── THE DATA

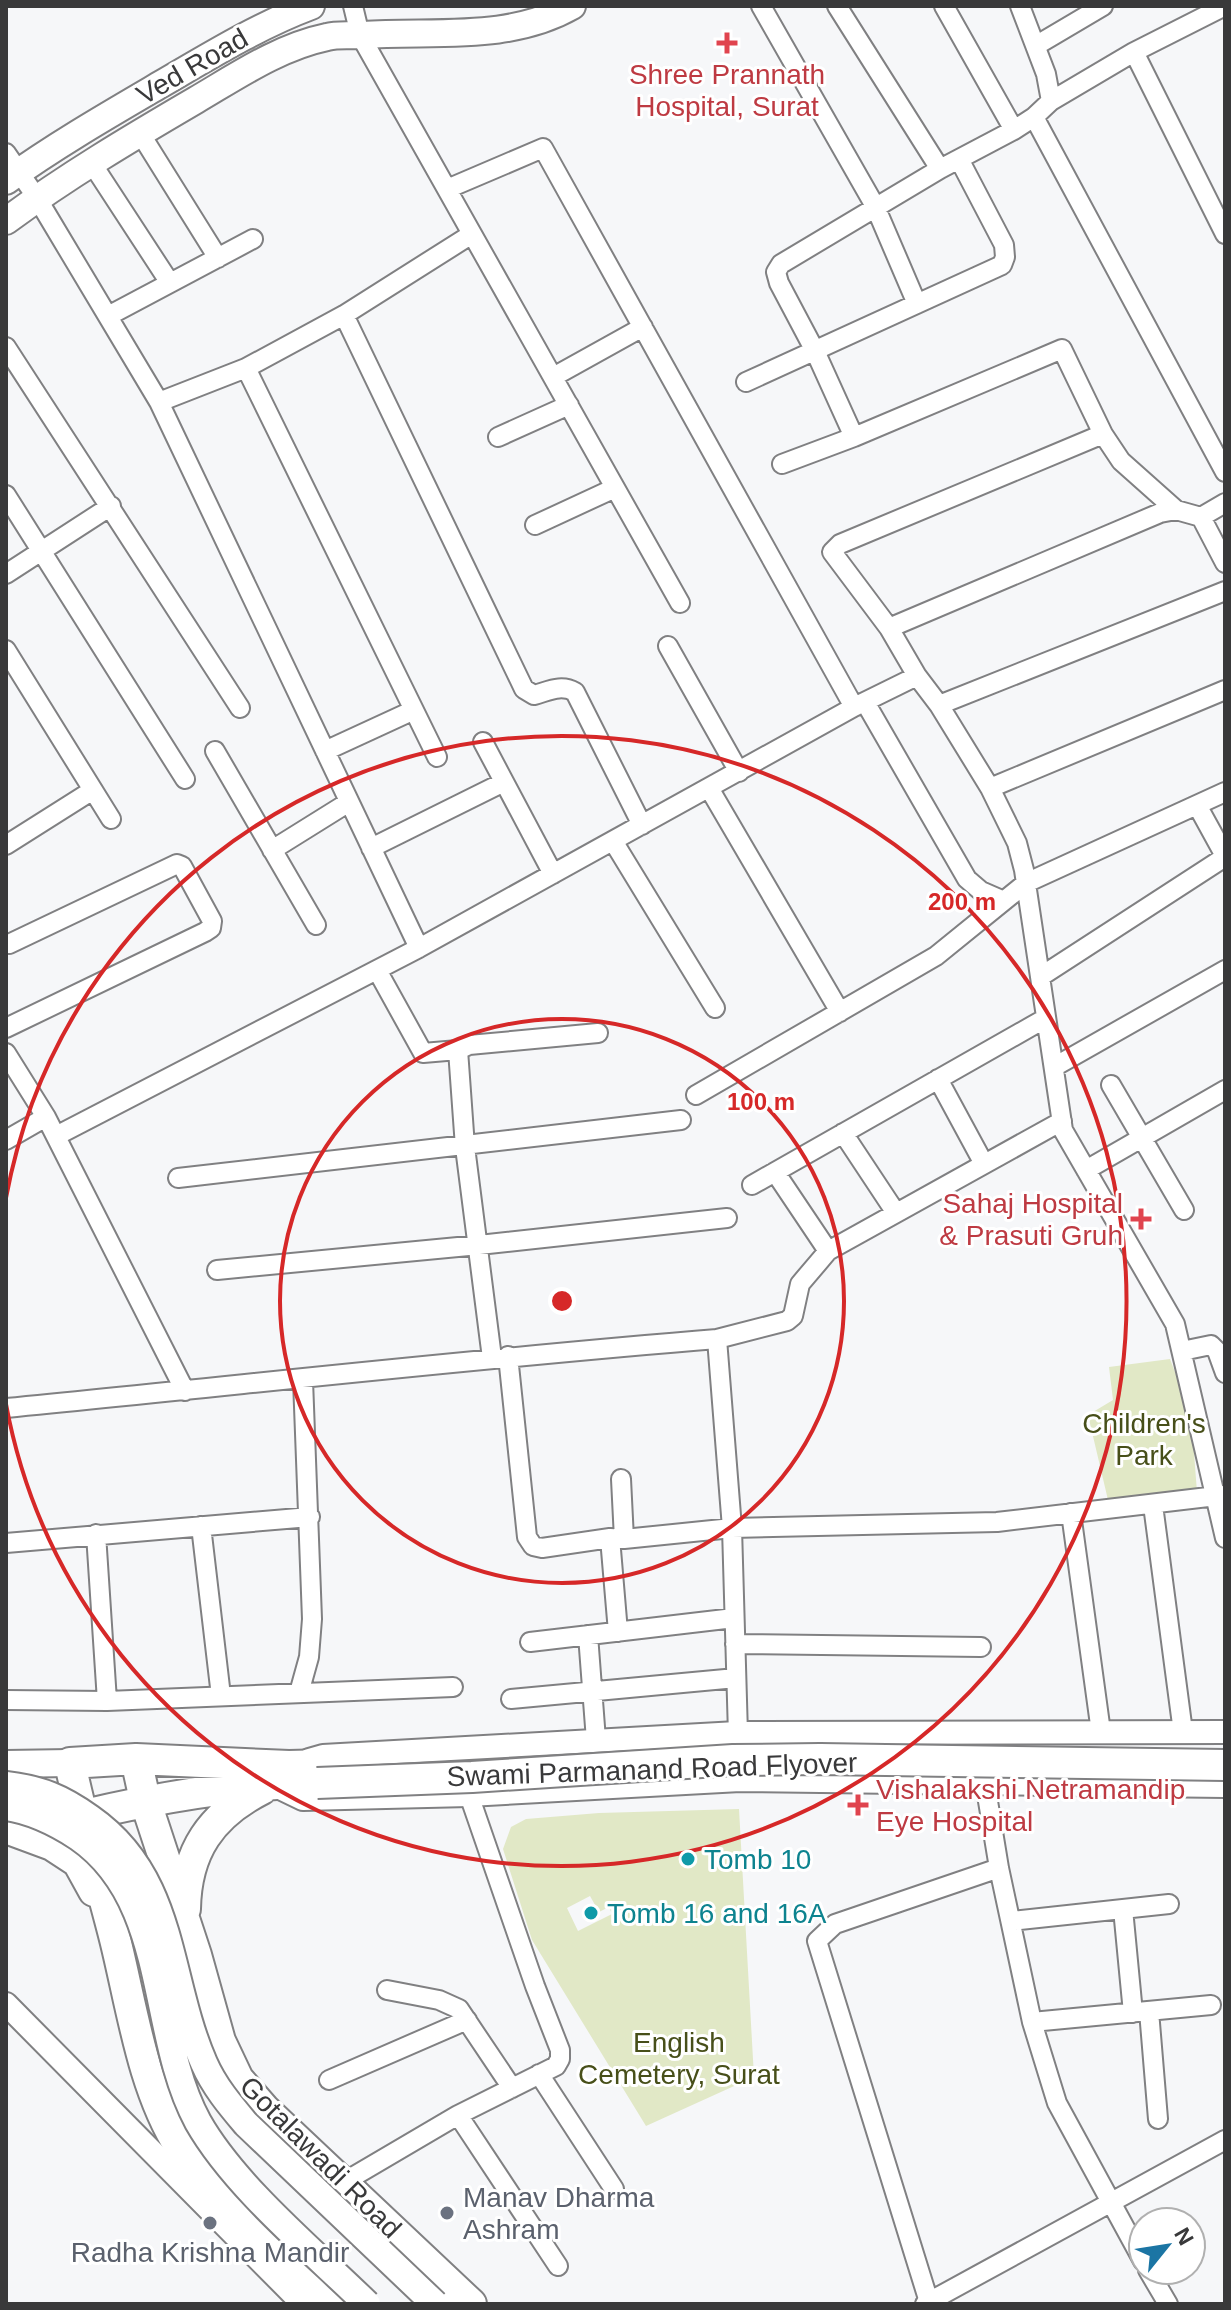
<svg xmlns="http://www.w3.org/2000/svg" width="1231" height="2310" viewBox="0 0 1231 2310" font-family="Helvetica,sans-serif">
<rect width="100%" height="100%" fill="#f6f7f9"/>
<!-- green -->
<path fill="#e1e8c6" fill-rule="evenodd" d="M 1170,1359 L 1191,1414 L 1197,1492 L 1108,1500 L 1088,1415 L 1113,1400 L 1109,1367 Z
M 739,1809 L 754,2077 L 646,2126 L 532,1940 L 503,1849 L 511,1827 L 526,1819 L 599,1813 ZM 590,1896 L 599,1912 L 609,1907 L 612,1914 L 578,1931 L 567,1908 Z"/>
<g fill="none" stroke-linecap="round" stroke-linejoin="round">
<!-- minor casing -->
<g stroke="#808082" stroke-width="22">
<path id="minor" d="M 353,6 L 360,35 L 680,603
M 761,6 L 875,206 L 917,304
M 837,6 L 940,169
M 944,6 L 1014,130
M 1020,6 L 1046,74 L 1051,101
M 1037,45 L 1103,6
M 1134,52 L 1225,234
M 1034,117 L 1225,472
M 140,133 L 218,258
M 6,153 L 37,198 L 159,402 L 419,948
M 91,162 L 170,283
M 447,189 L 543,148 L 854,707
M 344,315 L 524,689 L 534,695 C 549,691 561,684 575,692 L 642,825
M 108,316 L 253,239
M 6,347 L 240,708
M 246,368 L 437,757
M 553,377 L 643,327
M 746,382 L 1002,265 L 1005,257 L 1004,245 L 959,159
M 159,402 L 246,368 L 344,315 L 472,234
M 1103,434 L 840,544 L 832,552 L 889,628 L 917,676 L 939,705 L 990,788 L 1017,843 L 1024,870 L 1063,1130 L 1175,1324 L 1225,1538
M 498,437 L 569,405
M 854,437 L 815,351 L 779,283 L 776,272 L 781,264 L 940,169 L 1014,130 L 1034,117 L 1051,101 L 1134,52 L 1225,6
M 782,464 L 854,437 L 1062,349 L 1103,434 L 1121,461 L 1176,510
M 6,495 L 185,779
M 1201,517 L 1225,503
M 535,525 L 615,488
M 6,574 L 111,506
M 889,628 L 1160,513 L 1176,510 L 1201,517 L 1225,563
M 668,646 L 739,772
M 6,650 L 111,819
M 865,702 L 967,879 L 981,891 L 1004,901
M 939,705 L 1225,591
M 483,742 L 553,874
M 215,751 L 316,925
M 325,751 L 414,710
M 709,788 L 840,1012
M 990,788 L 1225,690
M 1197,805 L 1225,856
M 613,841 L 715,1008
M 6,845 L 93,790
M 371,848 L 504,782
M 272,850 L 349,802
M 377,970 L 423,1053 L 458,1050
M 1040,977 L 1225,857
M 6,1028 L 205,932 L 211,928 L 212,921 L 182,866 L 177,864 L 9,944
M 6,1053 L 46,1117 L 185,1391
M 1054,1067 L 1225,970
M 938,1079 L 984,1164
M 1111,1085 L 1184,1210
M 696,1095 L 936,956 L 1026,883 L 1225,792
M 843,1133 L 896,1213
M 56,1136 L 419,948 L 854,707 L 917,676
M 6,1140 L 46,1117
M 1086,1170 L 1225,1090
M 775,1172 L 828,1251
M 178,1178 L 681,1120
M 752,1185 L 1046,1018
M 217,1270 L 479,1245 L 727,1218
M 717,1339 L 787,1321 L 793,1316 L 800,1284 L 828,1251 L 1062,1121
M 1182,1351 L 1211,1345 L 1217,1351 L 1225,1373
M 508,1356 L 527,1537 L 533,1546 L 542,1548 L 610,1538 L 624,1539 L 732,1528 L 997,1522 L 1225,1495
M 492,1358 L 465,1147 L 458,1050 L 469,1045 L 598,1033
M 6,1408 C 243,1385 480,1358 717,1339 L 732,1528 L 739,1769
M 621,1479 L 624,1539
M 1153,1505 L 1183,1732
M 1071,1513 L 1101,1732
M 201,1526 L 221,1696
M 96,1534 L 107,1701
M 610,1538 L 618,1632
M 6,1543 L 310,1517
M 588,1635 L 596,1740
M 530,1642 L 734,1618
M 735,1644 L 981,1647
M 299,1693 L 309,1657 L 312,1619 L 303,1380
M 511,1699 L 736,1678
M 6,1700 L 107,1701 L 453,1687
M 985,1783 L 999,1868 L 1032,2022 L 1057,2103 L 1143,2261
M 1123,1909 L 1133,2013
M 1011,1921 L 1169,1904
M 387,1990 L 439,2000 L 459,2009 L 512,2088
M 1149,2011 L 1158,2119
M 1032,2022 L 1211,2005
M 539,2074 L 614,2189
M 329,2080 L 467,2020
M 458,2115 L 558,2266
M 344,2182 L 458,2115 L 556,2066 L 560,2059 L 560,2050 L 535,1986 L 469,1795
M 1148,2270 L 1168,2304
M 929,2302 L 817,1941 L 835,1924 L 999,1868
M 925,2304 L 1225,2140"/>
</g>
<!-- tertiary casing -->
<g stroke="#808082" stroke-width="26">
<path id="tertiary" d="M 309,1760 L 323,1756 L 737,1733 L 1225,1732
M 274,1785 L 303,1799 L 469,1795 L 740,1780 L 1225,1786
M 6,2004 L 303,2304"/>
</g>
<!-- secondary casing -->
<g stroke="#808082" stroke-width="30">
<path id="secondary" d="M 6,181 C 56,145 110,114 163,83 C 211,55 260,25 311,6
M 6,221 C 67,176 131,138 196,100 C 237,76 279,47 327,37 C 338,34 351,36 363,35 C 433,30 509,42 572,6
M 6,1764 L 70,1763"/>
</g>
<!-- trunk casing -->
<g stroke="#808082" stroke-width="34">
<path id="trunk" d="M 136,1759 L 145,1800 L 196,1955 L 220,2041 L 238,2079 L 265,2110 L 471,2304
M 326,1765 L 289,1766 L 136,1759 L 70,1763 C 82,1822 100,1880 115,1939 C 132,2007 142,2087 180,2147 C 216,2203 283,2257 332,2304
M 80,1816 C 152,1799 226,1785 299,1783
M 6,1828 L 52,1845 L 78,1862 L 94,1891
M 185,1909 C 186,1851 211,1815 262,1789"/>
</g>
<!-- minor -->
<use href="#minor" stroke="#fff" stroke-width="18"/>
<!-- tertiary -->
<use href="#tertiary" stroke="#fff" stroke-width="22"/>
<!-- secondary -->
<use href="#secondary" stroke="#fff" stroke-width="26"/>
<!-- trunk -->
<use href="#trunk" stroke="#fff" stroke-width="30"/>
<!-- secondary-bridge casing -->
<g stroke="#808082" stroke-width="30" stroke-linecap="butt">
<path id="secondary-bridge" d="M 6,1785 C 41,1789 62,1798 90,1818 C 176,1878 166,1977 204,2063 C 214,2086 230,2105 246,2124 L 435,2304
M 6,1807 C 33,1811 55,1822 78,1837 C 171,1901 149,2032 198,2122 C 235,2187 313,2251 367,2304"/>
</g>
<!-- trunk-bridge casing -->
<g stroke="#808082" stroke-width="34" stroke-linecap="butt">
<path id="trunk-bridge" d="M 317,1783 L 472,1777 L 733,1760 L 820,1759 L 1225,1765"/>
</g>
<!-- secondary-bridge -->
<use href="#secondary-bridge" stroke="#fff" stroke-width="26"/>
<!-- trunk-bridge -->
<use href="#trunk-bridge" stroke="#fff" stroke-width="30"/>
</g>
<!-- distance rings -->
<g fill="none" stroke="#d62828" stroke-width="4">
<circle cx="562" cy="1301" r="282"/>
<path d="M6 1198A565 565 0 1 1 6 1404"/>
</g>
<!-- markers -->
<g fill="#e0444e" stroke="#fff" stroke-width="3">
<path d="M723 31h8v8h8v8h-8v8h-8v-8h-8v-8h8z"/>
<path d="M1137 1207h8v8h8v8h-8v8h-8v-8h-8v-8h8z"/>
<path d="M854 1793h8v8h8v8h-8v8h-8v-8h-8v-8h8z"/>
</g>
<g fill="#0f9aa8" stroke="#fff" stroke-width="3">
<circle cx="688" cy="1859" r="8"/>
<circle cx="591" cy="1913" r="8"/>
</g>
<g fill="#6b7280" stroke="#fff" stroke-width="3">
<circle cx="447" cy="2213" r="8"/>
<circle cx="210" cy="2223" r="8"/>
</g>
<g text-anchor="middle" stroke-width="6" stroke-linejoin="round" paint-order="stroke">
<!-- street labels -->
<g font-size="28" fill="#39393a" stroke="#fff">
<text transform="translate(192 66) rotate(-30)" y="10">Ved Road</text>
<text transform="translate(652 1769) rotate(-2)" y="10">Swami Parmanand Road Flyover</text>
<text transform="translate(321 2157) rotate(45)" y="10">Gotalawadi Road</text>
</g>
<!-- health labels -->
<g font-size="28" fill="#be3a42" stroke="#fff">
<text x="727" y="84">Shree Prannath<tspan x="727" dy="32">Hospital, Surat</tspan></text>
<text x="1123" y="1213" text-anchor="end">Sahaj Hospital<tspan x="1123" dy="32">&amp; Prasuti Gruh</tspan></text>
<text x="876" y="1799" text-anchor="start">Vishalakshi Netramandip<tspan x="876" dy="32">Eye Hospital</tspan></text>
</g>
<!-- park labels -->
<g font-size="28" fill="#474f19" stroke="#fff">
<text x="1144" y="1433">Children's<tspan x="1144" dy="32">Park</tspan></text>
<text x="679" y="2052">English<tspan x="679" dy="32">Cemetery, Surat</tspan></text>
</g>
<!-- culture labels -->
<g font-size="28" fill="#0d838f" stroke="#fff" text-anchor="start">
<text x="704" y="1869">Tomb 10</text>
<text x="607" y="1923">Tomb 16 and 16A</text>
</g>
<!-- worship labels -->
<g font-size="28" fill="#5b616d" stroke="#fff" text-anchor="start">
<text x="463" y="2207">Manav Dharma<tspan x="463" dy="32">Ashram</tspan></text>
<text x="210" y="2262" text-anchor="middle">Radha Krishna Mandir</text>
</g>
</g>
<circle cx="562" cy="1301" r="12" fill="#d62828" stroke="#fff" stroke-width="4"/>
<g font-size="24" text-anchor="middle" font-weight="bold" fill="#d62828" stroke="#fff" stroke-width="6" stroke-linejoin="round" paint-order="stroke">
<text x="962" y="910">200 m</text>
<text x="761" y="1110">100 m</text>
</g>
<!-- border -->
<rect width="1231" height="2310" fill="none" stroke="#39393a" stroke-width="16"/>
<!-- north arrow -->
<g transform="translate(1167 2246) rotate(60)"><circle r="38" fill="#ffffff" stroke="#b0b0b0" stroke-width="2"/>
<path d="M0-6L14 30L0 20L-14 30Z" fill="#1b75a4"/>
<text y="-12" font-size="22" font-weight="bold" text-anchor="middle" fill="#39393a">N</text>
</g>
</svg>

────

**TASK GOAL**
Copy out all lines of the material above in which "linejoin" occurs.

**SOLUTION**
<g fill="none" stroke-linecap="round" stroke-linejoin="round">
<g text-anchor="middle" stroke-width="6" stroke-linejoin="round" paint-order="stroke">
<g font-size="24" text-anchor="middle" font-weight="bold" fill="#d62828" stroke="#fff" stroke-width="6" stroke-linejoin="round" paint-order="stroke">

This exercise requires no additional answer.